I'll often say that those of us with an artistic bent, and especially those of us who "live the life" are born with rose colored glasses permanently affixed to our heads. I'll also say that the artistic temperament, depending on one's view of things, is either a calling or a disease. In other words, we don't choose (or accept) this path because it makes sense. So I suppose that means those of us who do this are attempting to take something that doesn't make sense and make it work (or try to make sense of it). And perhaps, in attempting to do so, we miss the mark, or the point. Not that we don't want it to work, but rather that we wrap ourselves around what working, in this context, means.
It's the tension that every artist faces, especially the independent artist. Either one's livelihood gets in the way, and pushes the artistic pursuits away from the center of our everyday, or the struggle to make a livelihood from our art does much the same thing. But the rose colored glasses remain.
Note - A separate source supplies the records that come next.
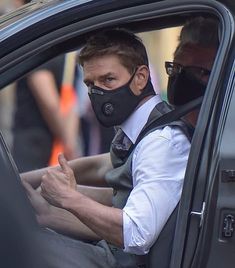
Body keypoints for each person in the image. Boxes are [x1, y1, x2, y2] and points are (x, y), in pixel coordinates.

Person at [21, 16, 219, 267]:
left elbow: (136, 234)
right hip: (110, 251)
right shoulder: (139, 128)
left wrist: (68, 198)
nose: (98, 92)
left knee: (16, 248)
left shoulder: (162, 141)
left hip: (121, 259)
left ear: (140, 78)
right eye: (90, 84)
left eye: (108, 80)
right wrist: (27, 183)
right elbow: (101, 168)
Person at [11, 0, 79, 173]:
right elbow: (65, 102)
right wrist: (69, 142)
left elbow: (54, 101)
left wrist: (67, 142)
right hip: (47, 148)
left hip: (36, 146)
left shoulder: (36, 37)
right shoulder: (60, 43)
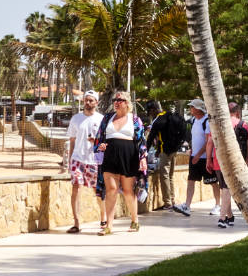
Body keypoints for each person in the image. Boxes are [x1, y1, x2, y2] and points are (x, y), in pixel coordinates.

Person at [92, 92, 146, 235]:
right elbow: (99, 137)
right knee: (111, 190)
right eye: (115, 100)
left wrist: (143, 158)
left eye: (120, 100)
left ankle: (135, 220)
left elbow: (141, 140)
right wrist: (100, 146)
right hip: (110, 156)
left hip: (129, 156)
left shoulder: (134, 119)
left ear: (127, 103)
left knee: (128, 191)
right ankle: (109, 225)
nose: (116, 102)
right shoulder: (108, 118)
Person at [64, 91, 102, 234]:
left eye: (91, 100)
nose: (88, 103)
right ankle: (76, 223)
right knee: (76, 188)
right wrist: (69, 161)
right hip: (77, 159)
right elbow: (72, 140)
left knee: (97, 191)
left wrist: (97, 143)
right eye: (86, 100)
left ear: (96, 103)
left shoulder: (101, 120)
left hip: (94, 161)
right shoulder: (76, 119)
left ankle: (103, 219)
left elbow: (105, 142)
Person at [209, 102, 248, 228]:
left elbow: (210, 143)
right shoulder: (242, 124)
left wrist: (208, 160)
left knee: (225, 189)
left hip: (218, 160)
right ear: (237, 112)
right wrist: (247, 160)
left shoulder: (218, 124)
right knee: (226, 190)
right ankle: (225, 217)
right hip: (234, 161)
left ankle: (225, 217)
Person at [147, 102, 187, 211]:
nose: (150, 114)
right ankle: (172, 200)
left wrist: (144, 151)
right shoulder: (169, 115)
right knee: (170, 176)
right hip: (174, 150)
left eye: (150, 111)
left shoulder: (158, 120)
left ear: (154, 109)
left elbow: (151, 138)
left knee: (164, 175)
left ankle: (167, 202)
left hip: (165, 151)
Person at [180, 99, 210, 216]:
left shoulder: (207, 121)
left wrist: (198, 155)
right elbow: (196, 138)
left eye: (192, 107)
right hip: (194, 156)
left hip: (204, 157)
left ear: (198, 109)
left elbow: (208, 141)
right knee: (191, 180)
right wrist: (193, 150)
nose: (190, 109)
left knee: (212, 182)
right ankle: (187, 205)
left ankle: (218, 205)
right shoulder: (193, 121)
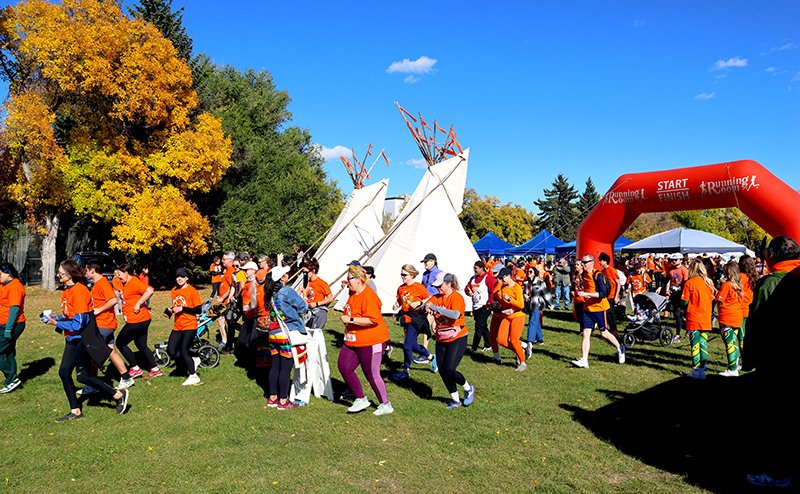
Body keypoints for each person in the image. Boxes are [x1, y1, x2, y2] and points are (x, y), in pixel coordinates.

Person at [742, 236, 800, 488]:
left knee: (777, 421)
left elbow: (756, 327)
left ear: (772, 257)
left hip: (777, 362)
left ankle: (779, 473)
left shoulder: (769, 284)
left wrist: (749, 359)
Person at [46, 260, 129, 422]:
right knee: (64, 372)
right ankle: (75, 410)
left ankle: (118, 394)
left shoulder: (80, 291)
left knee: (82, 376)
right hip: (71, 338)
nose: (58, 275)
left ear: (70, 275)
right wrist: (54, 318)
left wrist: (56, 323)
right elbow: (70, 316)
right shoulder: (66, 292)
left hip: (82, 339)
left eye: (61, 273)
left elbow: (79, 323)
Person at [339, 265, 393, 416]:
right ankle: (361, 398)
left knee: (370, 372)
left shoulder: (369, 296)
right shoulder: (353, 293)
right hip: (353, 339)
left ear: (358, 280)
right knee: (344, 366)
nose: (347, 281)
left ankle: (385, 404)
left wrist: (350, 319)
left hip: (372, 340)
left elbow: (373, 320)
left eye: (349, 278)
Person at [426, 273, 475, 410]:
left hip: (457, 337)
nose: (437, 289)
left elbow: (455, 314)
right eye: (435, 286)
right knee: (442, 370)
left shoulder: (456, 297)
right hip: (441, 338)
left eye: (440, 286)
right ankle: (455, 400)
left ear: (448, 284)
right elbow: (427, 305)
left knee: (449, 369)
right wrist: (425, 308)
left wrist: (435, 308)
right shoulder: (436, 297)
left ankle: (468, 388)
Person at [571, 254, 625, 368]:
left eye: (584, 263)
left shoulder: (598, 275)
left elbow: (602, 294)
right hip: (587, 309)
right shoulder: (584, 274)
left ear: (591, 262)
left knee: (604, 333)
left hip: (599, 308)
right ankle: (584, 360)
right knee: (586, 333)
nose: (582, 265)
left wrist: (586, 294)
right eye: (581, 263)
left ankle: (620, 348)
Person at [85, 261, 134, 390]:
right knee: (111, 352)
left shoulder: (102, 283)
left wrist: (98, 310)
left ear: (92, 271)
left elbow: (113, 300)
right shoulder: (97, 284)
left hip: (104, 323)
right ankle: (126, 378)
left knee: (93, 353)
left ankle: (92, 385)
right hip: (105, 323)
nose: (85, 272)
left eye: (86, 270)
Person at [266, 265, 308, 410]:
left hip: (273, 333)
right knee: (285, 368)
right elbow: (303, 307)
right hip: (286, 333)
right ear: (282, 277)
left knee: (275, 366)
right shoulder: (286, 291)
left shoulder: (271, 292)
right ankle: (283, 401)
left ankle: (272, 398)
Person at [115, 264, 161, 379]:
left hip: (137, 320)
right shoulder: (126, 283)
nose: (118, 276)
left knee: (120, 343)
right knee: (141, 344)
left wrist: (138, 303)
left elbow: (149, 290)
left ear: (126, 273)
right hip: (142, 319)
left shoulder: (134, 282)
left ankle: (135, 368)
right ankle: (155, 369)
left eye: (120, 274)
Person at [391, 264, 436, 380]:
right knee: (413, 344)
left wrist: (420, 303)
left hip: (416, 318)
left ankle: (406, 370)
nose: (402, 277)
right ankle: (431, 357)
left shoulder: (418, 287)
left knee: (407, 346)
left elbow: (429, 298)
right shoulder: (401, 288)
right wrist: (396, 305)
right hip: (406, 318)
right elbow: (400, 300)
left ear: (411, 275)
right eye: (401, 274)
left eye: (404, 275)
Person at [166, 268, 203, 386]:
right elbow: (176, 306)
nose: (179, 278)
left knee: (183, 350)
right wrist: (170, 311)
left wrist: (183, 309)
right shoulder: (174, 291)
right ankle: (193, 358)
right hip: (178, 325)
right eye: (177, 276)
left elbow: (198, 309)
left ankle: (193, 375)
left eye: (182, 276)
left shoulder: (192, 291)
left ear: (187, 278)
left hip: (190, 325)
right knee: (171, 350)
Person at [682, 259, 715, 380]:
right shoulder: (709, 282)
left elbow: (685, 301)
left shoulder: (689, 283)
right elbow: (712, 299)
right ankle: (702, 370)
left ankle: (696, 370)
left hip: (693, 316)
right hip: (705, 317)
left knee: (695, 344)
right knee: (703, 342)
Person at [489, 267, 527, 371]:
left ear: (509, 276)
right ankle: (520, 349)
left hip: (517, 316)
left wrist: (510, 300)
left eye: (503, 277)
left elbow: (521, 304)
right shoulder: (503, 287)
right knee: (501, 340)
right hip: (507, 316)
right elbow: (496, 293)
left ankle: (522, 363)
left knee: (513, 340)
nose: (501, 279)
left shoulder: (517, 287)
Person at [714, 261, 743, 377]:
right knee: (734, 343)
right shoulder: (738, 284)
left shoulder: (726, 285)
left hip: (727, 317)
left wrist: (715, 292)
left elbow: (720, 300)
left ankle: (732, 369)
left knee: (729, 344)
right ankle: (734, 365)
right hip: (737, 316)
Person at [0, 262, 25, 393]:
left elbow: (14, 310)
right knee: (8, 351)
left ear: (8, 274)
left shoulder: (15, 286)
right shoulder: (4, 284)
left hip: (13, 324)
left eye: (0, 273)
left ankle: (12, 378)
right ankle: (12, 380)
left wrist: (9, 329)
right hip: (3, 323)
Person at [464, 261, 495, 354]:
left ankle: (474, 348)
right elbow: (467, 288)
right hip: (476, 306)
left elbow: (493, 291)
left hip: (485, 305)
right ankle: (488, 344)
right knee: (483, 326)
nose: (475, 270)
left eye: (476, 268)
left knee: (478, 326)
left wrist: (490, 302)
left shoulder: (488, 278)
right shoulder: (473, 279)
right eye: (474, 268)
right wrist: (468, 292)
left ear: (482, 268)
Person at [302, 257, 333, 330]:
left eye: (306, 272)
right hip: (308, 312)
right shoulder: (306, 282)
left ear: (313, 271)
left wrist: (316, 304)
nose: (304, 274)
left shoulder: (321, 283)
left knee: (315, 334)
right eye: (303, 273)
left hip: (319, 312)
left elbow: (330, 298)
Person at [524, 265, 548, 357]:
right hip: (529, 305)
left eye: (531, 272)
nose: (528, 273)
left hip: (537, 304)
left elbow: (545, 293)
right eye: (528, 271)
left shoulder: (540, 282)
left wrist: (550, 304)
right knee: (536, 321)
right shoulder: (526, 283)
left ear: (535, 273)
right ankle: (540, 339)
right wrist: (525, 296)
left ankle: (530, 341)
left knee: (532, 322)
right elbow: (525, 292)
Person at [736, 255, 757, 358]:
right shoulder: (754, 276)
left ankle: (745, 358)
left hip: (742, 309)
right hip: (751, 308)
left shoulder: (740, 277)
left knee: (742, 336)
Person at [666, 256, 689, 343]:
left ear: (680, 260)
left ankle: (681, 332)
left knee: (681, 313)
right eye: (672, 260)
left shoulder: (684, 270)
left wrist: (684, 295)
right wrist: (667, 291)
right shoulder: (671, 270)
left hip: (682, 294)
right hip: (673, 294)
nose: (674, 261)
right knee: (676, 314)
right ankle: (680, 332)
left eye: (676, 260)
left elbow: (686, 283)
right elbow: (668, 281)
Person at [597, 253, 621, 336]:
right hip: (605, 295)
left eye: (600, 260)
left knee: (610, 313)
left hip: (611, 296)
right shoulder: (602, 272)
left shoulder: (612, 270)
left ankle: (614, 330)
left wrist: (616, 296)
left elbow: (618, 283)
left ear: (605, 261)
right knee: (606, 313)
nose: (599, 262)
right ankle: (608, 330)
I've worn them all my life. And they've kept me on the path, running the race, even if I may have tried, at times, to see around them.
Is it rose colored glasses that led me to work as a salesman (in music, of course) in my 20's, in order to learn sales techniques? ..to make piano lesson barter arrangements with a business consulting firm and a sales manager, to receive sales coaching? .. to develop a billable hour sales strategy, to spend time selling and strategizing (at the expense of practicing), and consistently pulling off 400+ gigs a year (at the expense of practicing)? At the time, I would have said yes. I was doing what I had to do. I was believing in myself, even as I was working overtime to prove it was permissible to believe in myself. And I'll still say I was doing what I had to do, the best way I knew how at the time. For everything, there is a season. But as seasons pass, the rose colored glasses may fog up and run us off the road, or we may begin to see through a wider angle lens, seeing that believing in yourself (or anything) doesn't require you to prove it - rather, believing leads one to live it. So, some years ago, I threw out my business plan - the one that calculated how many hours, and at what rate, I needed to bill, and what steps I needed to take to get there. In it's place, I simply embraced the view. The view that says "Yes, I am this. Yes, Be this. Yes, trust what you know. Yes."
So now the business plan is reduced to a rather simple formula, or better, statement: Show up at every performance with the space opened up, prepared to play. Devote the day leading up to the gig (and really, all of my time) to practicing, contemplative listening (prayer) and living in the moment (which, the deeper I get into this, the more all of these become the same thing, or at least occupy the same space). I could lament that I've found, later in life, the practice discipline that would have made all the difference (or at least a big one) in my earlier years. But it's more than just discipline. A better word would be maturity. And each of us find our own path toward that, throughout our lives, as we progress through it's seasons.
Yes, I see through rose colored glasses, and the future looks bright.